Intel would not give any more detail, but it is clear that the GPU will not be high-end (that would require too much power); more likely it will be a kind of midrange (or even low-end depending on your perspective) solution. Intel would not confirm this, but it seems pretty clear to us that Xeon DP and desktop products will probably have an IMC that supports DDR3. Xeon MPs will probably have an IMC that supports registered FB-DIMMs with DDR3. Nehalem should first be available in the second half of 2008 as Intel talked about "production ramping in 2008, with full production in 2009".

Final Words

Continuing the trend started by the "new Intel", today we were given a ridiculous amount of information about Intel's coming microprocessor architectures. Obviously part of today's announcements were intended to pre-empt any excitement about AMD's Barcelona architecture, but Intel is doing the right thing. It's sharing a very forward looking roadmap with the public early on in order to rebuild trust and confidence, especially after what happened with NetBurst.

This is the exact approach we would like AMD to embrace as well, keep the public informed, especially if you have exciting things to talk about. We understand the desire to try and protect trade secrets, but with the complexity of modern processors and the amount of information that gets shared between partners, not to mention "corporate espionage", it seems likely that Intel and AMD already more or less know what their competitors are planning. Changing course late in product development is nearly impossible to accomplish, and especially when current products begin to lag behind the competition we would expect companies to try to garner interest by talking about the future.

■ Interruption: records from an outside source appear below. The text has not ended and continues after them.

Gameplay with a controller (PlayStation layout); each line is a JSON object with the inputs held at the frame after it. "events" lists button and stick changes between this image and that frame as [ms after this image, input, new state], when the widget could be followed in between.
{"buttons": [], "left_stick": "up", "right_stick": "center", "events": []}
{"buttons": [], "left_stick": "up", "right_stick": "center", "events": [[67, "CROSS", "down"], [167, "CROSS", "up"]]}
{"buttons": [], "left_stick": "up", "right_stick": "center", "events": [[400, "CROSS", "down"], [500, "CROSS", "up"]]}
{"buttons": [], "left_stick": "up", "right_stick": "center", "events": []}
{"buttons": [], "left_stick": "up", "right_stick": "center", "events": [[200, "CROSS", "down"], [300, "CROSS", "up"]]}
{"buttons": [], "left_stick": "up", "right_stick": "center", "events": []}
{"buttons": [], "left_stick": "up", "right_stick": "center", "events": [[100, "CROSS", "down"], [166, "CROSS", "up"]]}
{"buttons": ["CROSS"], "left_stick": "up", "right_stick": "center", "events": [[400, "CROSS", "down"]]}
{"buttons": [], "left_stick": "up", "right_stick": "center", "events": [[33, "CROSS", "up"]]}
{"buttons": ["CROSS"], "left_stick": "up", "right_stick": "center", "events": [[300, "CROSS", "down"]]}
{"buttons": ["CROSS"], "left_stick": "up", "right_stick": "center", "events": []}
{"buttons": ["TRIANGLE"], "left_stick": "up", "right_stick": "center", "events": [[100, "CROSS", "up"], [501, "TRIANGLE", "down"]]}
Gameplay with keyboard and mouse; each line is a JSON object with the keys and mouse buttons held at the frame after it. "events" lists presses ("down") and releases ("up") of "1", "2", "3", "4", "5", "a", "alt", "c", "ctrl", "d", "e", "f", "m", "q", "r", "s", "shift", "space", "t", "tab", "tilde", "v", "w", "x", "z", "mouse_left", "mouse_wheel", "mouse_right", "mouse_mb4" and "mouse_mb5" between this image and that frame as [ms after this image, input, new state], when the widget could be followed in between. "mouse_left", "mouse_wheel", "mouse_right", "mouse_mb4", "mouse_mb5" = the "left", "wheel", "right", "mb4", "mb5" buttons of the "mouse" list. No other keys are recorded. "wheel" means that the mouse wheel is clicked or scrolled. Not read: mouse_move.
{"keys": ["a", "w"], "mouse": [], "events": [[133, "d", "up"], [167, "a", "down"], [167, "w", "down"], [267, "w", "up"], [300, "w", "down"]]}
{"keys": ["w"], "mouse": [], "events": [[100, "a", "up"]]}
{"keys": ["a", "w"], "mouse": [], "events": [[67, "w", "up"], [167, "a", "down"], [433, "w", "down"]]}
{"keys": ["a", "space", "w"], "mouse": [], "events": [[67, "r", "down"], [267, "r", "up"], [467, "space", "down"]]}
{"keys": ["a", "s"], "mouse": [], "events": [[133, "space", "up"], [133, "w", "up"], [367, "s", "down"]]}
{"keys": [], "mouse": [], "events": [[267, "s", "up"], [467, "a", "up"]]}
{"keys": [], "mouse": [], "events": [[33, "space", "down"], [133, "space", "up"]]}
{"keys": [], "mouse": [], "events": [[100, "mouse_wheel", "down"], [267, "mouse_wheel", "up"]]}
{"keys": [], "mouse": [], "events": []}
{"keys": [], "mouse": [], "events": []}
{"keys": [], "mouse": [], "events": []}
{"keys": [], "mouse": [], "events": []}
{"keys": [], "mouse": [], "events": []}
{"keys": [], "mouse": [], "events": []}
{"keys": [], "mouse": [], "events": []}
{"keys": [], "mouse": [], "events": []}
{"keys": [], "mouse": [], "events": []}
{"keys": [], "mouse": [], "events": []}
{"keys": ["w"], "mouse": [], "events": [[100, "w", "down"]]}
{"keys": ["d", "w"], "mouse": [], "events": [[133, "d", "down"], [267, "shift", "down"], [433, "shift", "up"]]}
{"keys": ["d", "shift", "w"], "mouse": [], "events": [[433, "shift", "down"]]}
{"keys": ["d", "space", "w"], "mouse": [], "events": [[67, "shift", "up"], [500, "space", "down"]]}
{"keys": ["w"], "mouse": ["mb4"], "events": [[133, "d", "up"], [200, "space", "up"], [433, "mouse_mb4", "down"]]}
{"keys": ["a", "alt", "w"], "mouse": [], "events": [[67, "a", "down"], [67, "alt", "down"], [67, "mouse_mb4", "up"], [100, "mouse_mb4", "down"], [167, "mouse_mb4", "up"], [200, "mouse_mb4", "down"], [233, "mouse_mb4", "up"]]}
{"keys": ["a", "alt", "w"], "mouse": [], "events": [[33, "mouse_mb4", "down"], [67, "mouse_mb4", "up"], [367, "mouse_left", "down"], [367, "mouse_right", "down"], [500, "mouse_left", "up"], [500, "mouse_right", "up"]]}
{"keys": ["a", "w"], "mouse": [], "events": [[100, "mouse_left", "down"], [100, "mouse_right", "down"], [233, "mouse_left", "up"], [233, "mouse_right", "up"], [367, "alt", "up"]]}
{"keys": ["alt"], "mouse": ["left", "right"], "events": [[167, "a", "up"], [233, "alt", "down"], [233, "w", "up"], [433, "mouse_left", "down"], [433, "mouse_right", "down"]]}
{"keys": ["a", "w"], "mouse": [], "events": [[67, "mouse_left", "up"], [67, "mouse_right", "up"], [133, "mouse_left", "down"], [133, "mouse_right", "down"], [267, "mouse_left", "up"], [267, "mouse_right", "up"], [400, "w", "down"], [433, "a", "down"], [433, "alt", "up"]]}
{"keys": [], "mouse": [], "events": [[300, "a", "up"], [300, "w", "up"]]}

Looking to the future, one thing that is clear is that multi-core solutions are truly becoming the norm. We still haven't managed to realize the potential of even dual core solutions with many applications (particularly games), and with quad core and octal core processors in the pipeline the need for software to become more multithreading-friendly is reaching a critical stage. The good news is that we're beginning to hear a lot more about multithreaded software engine designs, and we are even beginning to see some of the fruits of these labors.

Naturally, without any actual hardware test, it is impossible to say right now whether Intel or AMD will come out on top with their next-generation processors. Regardless of which company "wins", the best news is that it appears the cutthroat competition will continue for the time being. All you have to do is look at current processor prices to appreciate the importance of competition, and we're certainly looking forward to the day when quad core and higher systems fall into midrange and lower price brackets!